In this assignment you will be experience the joys and pains of relevance assessing. This is not an intellectually deep task, but it is central to almost all of the field of information retrieval, so there is value in understanding how it works, how difficult it is, and so on.
The class on "evaluation" indicated that IR evaluation requires a collection of documents, a set of queries, and judgments about which documents are relevant for each query. For this homework you will be participating in something called the Million Query Track of TREC (the Text Retrieval Conference). In that track, a number of search engines ran their systems on about 10,000 queries, returning the top 1,000 documents per query that the system "thought" were likely to be relevant. Individuals (such as yourself) can log into a judging system to provide some judgments for some of those queries -- providing information about which systems were doing better than others.

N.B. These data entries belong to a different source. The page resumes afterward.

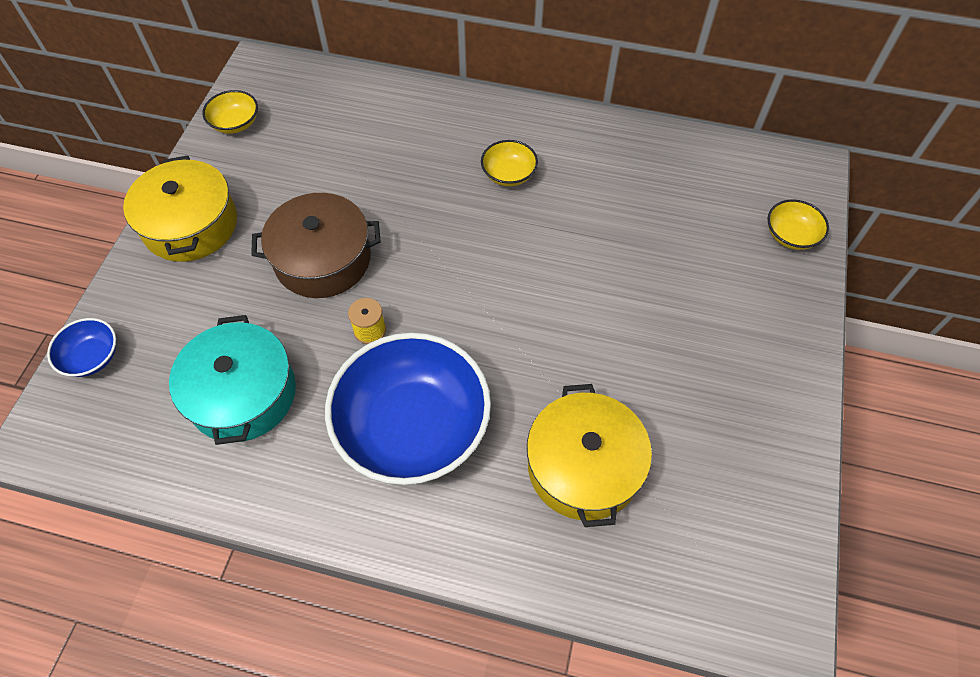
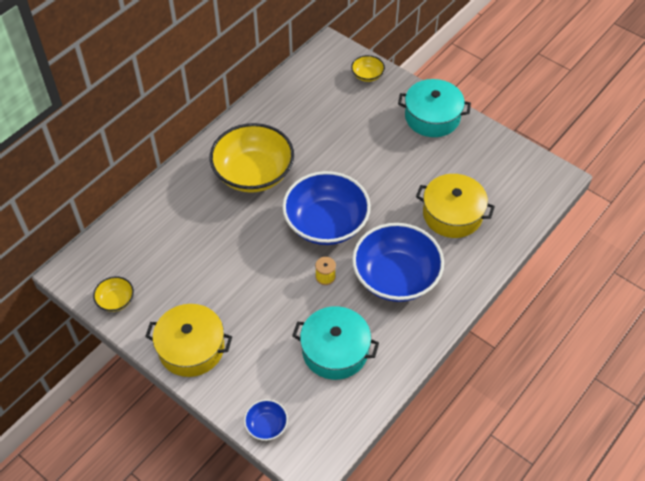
camera: 65 degrees left, 5 degrees down
brown pot [251,193,380,298] -> none
yellow bowl [481,140,538,186] -> yellow bowl [209,123,294,193], size x2.28
none -> blue bowl [282,171,371,245]
none -> turquoise pot [398,79,471,137]

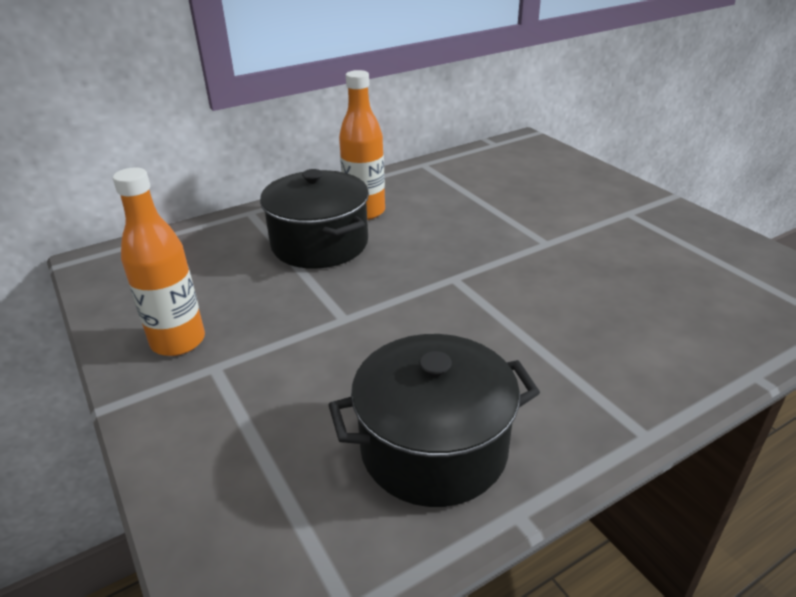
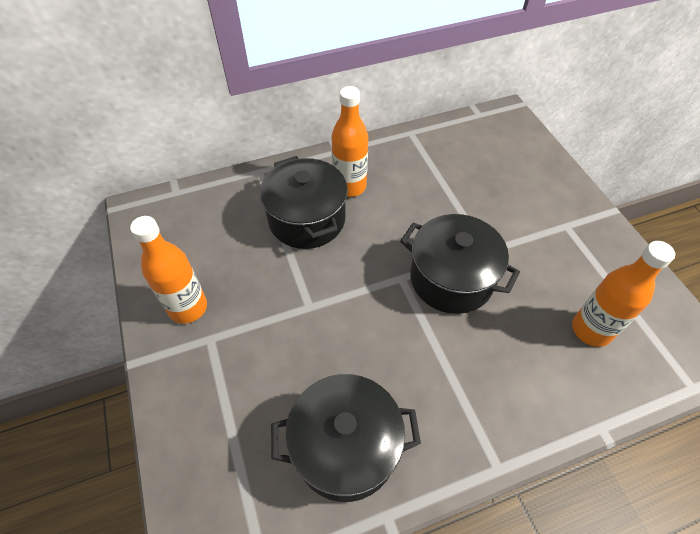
camera: 10 degrees right, 20 degrees up
none -> black pot [400,214,520,314]
none -> orange bottle [572,241,675,347]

As of this moment, a little over 1,600 of the 10,000 queries have had some documents judged for relevance. Your homework assignment is to increase that number by four. On average, it has taken less than 15 minutes per query, so (on average) this homework is requesting an hour of your time.
To do this, go to http://burnie.cs.umass.edu/million/eval and follow the instructions. Here is what will happen:
Hand in something that includes your 1MQ userid, the four queries that you judged, along with any impressions you had of each query and/or of the entire evaluation process. This is likely to be about a page total.
This assignment will be graded primarily on whether or not you complete it. You will lose points for obvious attempts to treat the task lightly.